Article Preview
TopIntroduction
One of the most widespread researches in computer vision field is Human Activity Recognition (HAR), because of its extensive significances. To name a few are, surveillance of video, entertainment through human and computer, health care analysis, social welfare and so on. The main purpose of HAR remains in examining and identifying human activities by machines. In spite of consequential efforts have been made in the past several years, identifying human action precisely is still a demanding problem.
Human activity recognition using smartphones benefits several applications. To name a few are, healthcare system, body fitness, smart home and so on. Instead of using smart phones that are invasive and necessitate additional cost, using smart phones integrated with different types of sensors are found to be of extensive use. In a previous research work by Chen et al. (2017), Coordinate Transformation and Principal Component Analysis (CT-PCA) was investigated for robust human activity recognition with respect to direction, position.
The CT-PCA scheme addressed one of the most significant issues with respect to the effect of orientation variations in HAR based on smart phone. In addition to improve the performance of recognition, an efficient Online-independent Support Vector Machine (OSVM) algorithm was designed. Despite improvement found in recognition performance of the system, however, with complex tasks, representative features are not selected in a proper manner. This in turn results in error and therefore recognition accuracy for human activity recognition was said to be compromised. Potential solution is to introduce machine learning algorithms that extract representative features even for complex tasks, therefore addressing the error rate.
In Posture Tendency Descriptor (PTD) Yao et al., (2018) an intuitive dividing algorithm was first designed that efficiently divided the action sequence into various action snippets. The purpose of applying the intuitive dividing algorithm was the geometric structure within the activity was preserved, resulting in the improvement in the recognition accuracy. With the obtained action snippets, an interpretable and discriminative posture tendency descriptor (PTD) was built with the purpose of representing one action snippet.
Finally, multiple PTDs were integrated in a vertical and time-related order resulting in the human activity representation, therefore reducing the computational complexity involved in human activity recognition. Despite improvement addressed in terms of recognition accuracy, with the focus on the global dynamic tendency by measuring the covariance of the entire body joint locations, could increase the computational complexity or the computational time involved.
Potential solution is to classify only the key frames by applying the Nearest Neighbor with the confidence of the nearest frames, therefore minimize the computational time involved during human action recognition. A comparative study on human activity recognition was carried out by Wang et al. (2016), with novel feature selection approach resulting in improvement in terms of time.
Most prevailing techniques make the unfeasible speculation that persons walk along a stable orientation or a presumed path.
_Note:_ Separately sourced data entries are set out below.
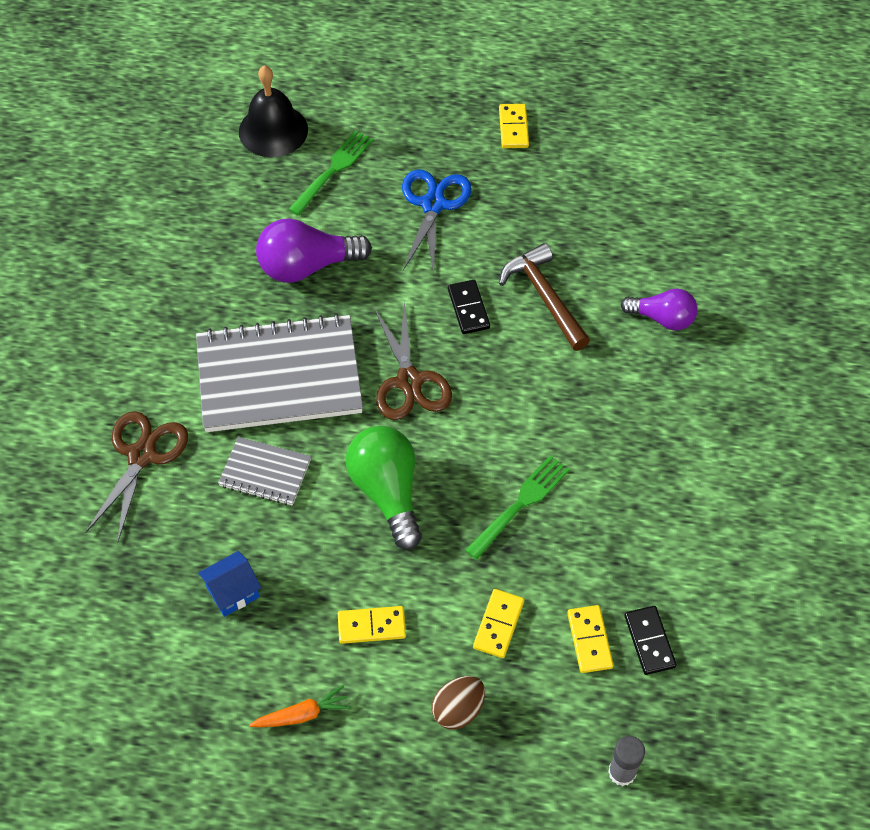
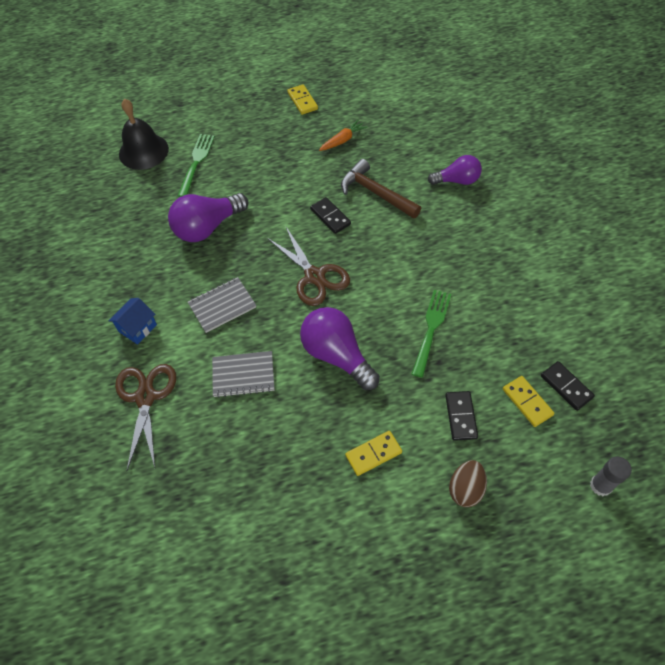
camera: 20 degrees left, 0 degrees up
grey notebook [196,313,363,432] -> grey notebook [188,277,256,333], size x0.48
blue house [198,551,261,617] -> blue house moved to [108,298,157,345]
orange carrot [249,685,351,727] -> orange carrot moved to [319,120,367,151]
green light bulb [346,426,422,550] -> purple light bulb [300,307,380,390]
blue scissors [402,169,472,275] -> none
yellow domino [473,589,524,658] -> black domino [445,391,478,441]

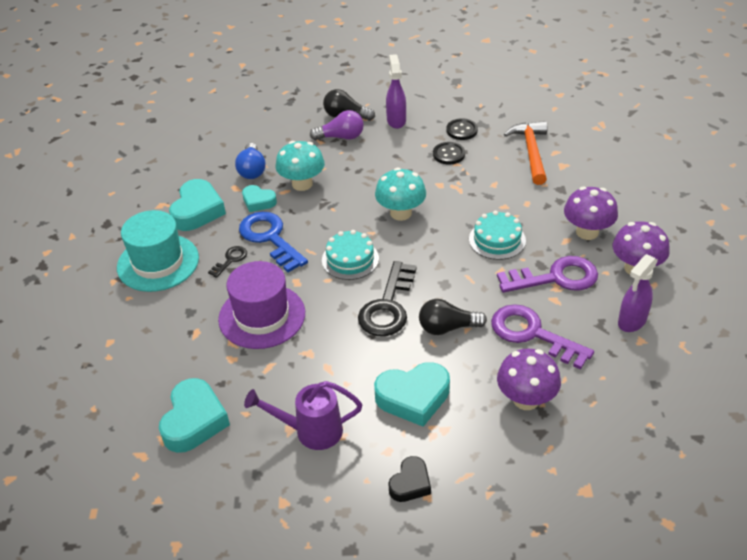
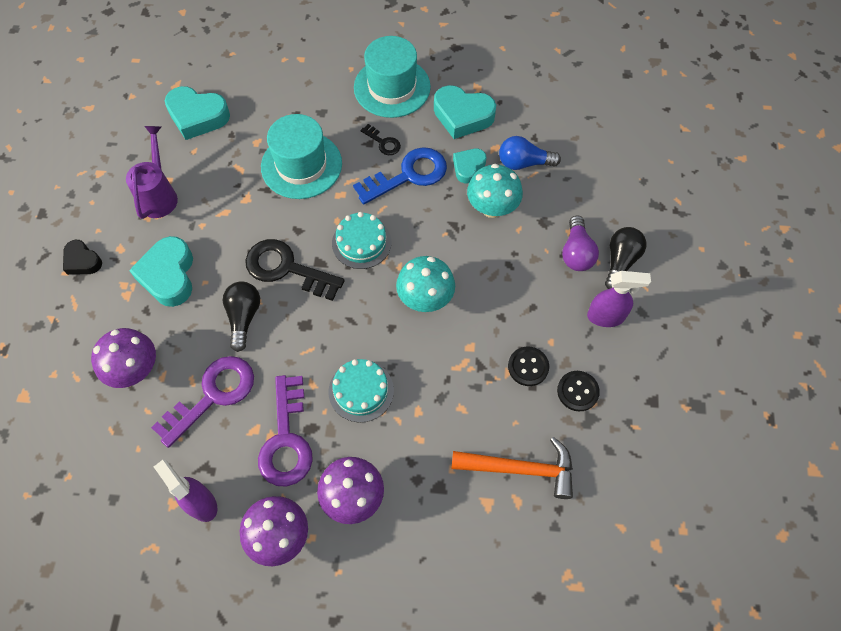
camera: 95 degrees right, 20 degrees up
purple hat [218,261,305,349] -> turquoise hat [261,114,342,199]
Previously, a sparse reconstruction based metric learning method was investigated by Lu et al. (2014), thereby reducing the reconstruction error. Scale Invariant Feature Transform (SIFT) was used by Moussa et al., (2015) for detecting interest points for HAR. Yet another trajectory-based representation was designed by Haiam et al., (2015), to extract effective trajectories in realistic conditions. This in turn had positive impact on the recognition accuracy. However, anticipation with respect to trajectory remained unaddressed. To solve this issue, Anticipatory Temporal Conditional Random Field (ATCRF) was applied in a previous research work by Hema et al., (2016), resulting in the improvement in anticipation time.